### WHAT YOU SHOULD DO:
Pick out and copy each line of the data below that contains the string "Welche". Uppercase and lowercase letters count as different.

######

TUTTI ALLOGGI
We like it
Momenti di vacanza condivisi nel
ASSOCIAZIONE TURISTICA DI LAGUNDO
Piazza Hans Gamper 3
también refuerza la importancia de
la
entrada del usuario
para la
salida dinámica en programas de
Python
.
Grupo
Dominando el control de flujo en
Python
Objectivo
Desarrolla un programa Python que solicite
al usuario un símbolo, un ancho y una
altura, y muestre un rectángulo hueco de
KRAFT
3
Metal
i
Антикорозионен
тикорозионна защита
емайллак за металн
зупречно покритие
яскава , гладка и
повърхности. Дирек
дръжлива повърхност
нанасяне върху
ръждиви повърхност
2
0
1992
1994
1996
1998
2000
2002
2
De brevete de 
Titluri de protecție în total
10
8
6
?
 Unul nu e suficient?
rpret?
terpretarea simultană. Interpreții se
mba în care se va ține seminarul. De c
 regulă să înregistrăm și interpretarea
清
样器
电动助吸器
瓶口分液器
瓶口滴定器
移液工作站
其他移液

######

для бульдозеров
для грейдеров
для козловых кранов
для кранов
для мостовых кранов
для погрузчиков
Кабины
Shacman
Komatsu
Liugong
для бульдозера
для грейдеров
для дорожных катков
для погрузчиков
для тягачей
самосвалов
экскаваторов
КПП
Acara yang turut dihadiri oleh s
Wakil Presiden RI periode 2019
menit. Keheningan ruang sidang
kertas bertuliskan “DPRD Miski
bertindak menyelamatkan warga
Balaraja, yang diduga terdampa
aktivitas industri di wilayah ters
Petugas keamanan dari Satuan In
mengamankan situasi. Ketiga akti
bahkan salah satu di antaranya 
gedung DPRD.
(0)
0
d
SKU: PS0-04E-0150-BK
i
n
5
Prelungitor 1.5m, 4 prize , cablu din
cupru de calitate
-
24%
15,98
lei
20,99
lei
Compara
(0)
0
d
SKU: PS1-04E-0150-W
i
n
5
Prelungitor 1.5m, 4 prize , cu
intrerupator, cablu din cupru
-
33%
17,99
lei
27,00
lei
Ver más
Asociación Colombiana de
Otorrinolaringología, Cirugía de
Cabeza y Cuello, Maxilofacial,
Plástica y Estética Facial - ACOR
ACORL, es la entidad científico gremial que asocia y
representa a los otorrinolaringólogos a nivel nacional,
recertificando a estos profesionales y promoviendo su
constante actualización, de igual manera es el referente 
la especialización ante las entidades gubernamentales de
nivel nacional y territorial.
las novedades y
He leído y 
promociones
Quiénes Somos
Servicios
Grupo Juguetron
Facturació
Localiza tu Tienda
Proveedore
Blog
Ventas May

######

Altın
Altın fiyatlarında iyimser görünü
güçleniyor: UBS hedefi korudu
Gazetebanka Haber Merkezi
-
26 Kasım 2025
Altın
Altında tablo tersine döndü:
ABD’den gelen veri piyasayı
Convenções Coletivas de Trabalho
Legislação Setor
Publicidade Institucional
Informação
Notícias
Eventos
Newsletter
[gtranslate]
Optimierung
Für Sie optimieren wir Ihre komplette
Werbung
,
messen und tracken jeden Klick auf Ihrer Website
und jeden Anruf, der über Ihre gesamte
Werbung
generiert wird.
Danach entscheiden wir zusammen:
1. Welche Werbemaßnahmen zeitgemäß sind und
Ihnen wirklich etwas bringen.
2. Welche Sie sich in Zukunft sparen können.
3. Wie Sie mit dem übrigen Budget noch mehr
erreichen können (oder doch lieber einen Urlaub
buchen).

######

### TASK OUTPUT:
1. Welche Werbemaßnahmen zeitgemäß sind und
2. Welche Sie sich in Zukunft sparen können.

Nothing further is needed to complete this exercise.